David Pollock is targeting a historic treble after he was named manager of the Team GB Open football squad for next year’s Maccabiah Games in Israel.
Pollock, 52, was joint-manager of the all-conquering squad who won gold at last summer’s European Maccabi Games in Vienna and he was also part of the successful 45-plus Masters team that won the 2009 Maccabiah title.
Lives: Hatch End
Occupation: Managing Director of Greene and Co estate agents
2009 – won gold as manager of the Masters 45+ team
2011 – won gold as joint-manager of the Open Football squad
Chairman of London Maccabi Lions
Q&A WITH TEAM GB OPEN FOOTBALL MANAGER – DAVID POLLOCK
How do you feel about getting the job?
"I'm really excited at the prospect. We had a really good bunch of guys in Austria, with great spirit. I want to build on it a build a great football and Maccabiah spirit.
What are you goals for Israel in 2013?
"If we win with the right balance it will be fantastic, but I won’t know if it will surpass what we did in 2009 – our first football gold in 45 years. I’m going for a hat-trick and it would be really special.
"What would mean more to me than gold is that the boys soak in the full Maccabiah experience. It’s a lot more than just a football tournament. On the pitch it’s about winning and not coming second in a creditable way that reflects the spirit of the Games. It’s about winning in the right way."
Do you have any concerns aout the cost of the Games?
"A lot of people talk about the cost of the Games but forget it’s a two-and-a-half-week experience including pre-camp, so they underestimate the costs involved.
"Cost will be the biggest challenge in these very hard economic times. The boys will find it very hard to go to Israel and make it affordable. On the fund-raising side, I hope to make it as easy as we can and subsidise where possible.
"I want the players have to approach the financial situation one step at a time. The message is get through the trial process and then we’ll discuss. I’d hate to see anyone not go because they couldn’t afford it.
"I want to bring the cost down for all the boys and we will work as one to turn the negatives into a positive.
"It's important we get the best players on the plane and that they experience the Maccabiah Games rather than luxury weekends away."
What are you plans for the coaching team?
"Being a Maccabiah manager is like driving a bus. You need the right people in the right seats. I’ll take the views of my team into account comfortable with my knowledge base and let the right people make the correct decisions.
"It’s important I get the right structure in place and I’m very excited to work with Bobby again. I’ll be surrounding myself with people who are more intelligent than me football-wise. That’s the kind of thing that builds a successful team."
How to you plan to ensure the top Jewish players in the country are watched?
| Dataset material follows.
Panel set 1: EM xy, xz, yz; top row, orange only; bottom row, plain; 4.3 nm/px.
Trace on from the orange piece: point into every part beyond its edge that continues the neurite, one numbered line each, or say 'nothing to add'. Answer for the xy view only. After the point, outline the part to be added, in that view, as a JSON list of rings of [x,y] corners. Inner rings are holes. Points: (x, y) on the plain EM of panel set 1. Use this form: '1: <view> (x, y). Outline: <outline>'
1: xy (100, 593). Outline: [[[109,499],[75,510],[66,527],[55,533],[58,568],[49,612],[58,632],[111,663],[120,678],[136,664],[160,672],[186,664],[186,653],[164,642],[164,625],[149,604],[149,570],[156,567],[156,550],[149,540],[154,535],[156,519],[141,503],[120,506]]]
"We'll be looking to get as many people involved as possible and I’ll be working with someone in the north of England. Once we select a provisional squad, we’ll be watching all the boys two or three times before we narrow it down to a final 18, so anyone in Leeds, Manchester and Liverpool should know that it won’t just be based on one trial."
How far do you think you can go in Israel?
"It’s about rolling up our sleeves and in many respects, being a bit of an underdog. We’ll adopt a siege mentality with the mindset of a gold-medal winning experience.
"We will do well if we adopt the right attitude early on. If we get that right then I’ll be very confident.”
What do you think about the state of Jewish football/overall standard?
"I believe Jewish football is strong right now. London Lions are playing in the South Midlands League, while there are some great players at Redbridge Jewish Care and North West Neasden.
"There are also some other hidden gems dotted around and I recently saw a Manchester Maccabi team with some excellent players.
"The squad will be very well prepared and I’m looking for players based in the UK."